• [Trecho selecionado]:
□ □ □ □
Entretanto, como tanto o tempo quanto o espaço do islamismo são 100% sagrados
(ao contrário do cristianismo, ou das antigas religiões de Roma, que
permitem uma confluência entre sagrado e profano), uma imigração feita
com fins religiosos, com o objetivo de povoamento de um lugar não-islâmico (Dar al-Harb, lar da guerra) para se tornar uma região muçulmana (Dar al-Islam, lar da submissão ou da “paz”: daí o apelido do islamismo) também pode ser chamado de hégira, por se estar imitando os passos do profeta.
Apenas tal entendimento explica 90% da
idéia de um “Estado Palestino” na região de Israel que muçulmanos querem
tomar para si, expulsando todos os judeus de seu território – com o
beneplácito da ONU e do Ocidente, criticando “assentamentos” (ou seja,
judeus que ousam existir na Dar al-Islam, ofendendo muçulmanos que não aceitam judeus existindo no seu “lar da paz”).
□ □ □ □
• [Dados da tarefa]:

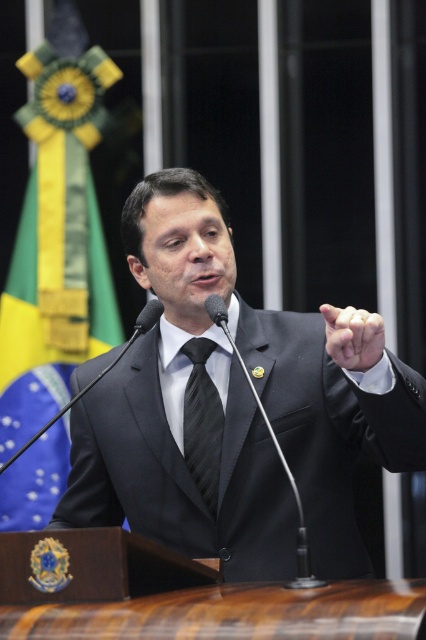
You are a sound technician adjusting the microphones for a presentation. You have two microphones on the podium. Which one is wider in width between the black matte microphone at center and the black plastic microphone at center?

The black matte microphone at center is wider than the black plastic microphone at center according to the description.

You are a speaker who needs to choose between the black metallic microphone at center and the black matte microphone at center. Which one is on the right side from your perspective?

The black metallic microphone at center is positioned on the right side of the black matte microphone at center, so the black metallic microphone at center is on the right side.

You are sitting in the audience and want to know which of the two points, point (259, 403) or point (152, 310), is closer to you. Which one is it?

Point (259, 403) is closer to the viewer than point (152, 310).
□ □ □ □
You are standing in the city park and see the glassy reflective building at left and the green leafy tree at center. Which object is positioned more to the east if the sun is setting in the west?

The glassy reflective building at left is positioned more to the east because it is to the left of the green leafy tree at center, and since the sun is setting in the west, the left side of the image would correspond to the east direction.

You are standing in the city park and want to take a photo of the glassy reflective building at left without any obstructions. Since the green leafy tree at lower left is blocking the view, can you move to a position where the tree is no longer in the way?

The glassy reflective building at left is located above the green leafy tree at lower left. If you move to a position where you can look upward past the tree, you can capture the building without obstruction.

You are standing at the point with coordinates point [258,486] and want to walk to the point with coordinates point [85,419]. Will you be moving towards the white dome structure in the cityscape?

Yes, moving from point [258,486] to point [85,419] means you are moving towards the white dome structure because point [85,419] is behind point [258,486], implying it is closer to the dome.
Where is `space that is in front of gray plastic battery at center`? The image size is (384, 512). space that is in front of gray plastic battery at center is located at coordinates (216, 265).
□ □ □ □
• [Tarefa 1]: Pode repetir, sem nenhuma alteração, o trecho dos registros que vai da linha que contém "You are sitting" até a linha que contém "Point (259, 403) is", incluindo as duas?
• [Tarefa 2]: Prossiga com o trecho sobre a hégira e a Dar al-Islam a partir do ponto em que ele termina.

• [Área de resposta 1]:
You are sitting in the audience and want to know which of the two points, point (259, 403) or point (152, 310), is closer to you. Which one is it?

Point (259, 403) is closer to the viewer than point (152, 310).

• [Área de resposta 2]:
Seria uma imigração “sagrada”: como segue o roteiro Meca-Medina, é uma imigração “na paz”, e não ainda praticando a jihad, mesmo para muçulmanos que defendem o jihadismo: de fato, a história do islamismo é uma eterna repetição de tratados de paz (hudna), como o de Hudaybiyyah, feito pelo próprio Maomé.
Enquanto o muçulmano, geralmente seu
líder, está pensando numa trégua com fins de islamizar uma região, o
ocidental pensa em “tratado de paz”. Após ter maioria populacional
em Hudaybiyyah, através da poligamia e do incentivo islâmico ao prazer
sexual (ao contrário do cristianismo católico), em 10 anos, Maomé
declara guerra à cidade.
O
modelo segue sendo repetido em toda a islamização da religião com mais
rápida ascensão no mundo: imigrações (hégiras), tratados de paz (hudnas), ocasionais guerras (jihad) e tomada de poder (Dar al-Islam). Muçulmanos conhecem o roteiro de cor e salteado. Ocidentais acreditam em “crise de imigração”. Dos portões de Viena
ao acordo nuclear com o Irã, comemorando por acólitos de Barack Obama
como uma “vitória” do presidente americano, ao mesmo tempo em que os imãs iranianos garantiam ao povo que fora uma vitória contra a América, que seria colocada de joelhos e teria a morte vinda de Alá, a novela é sempre reprise.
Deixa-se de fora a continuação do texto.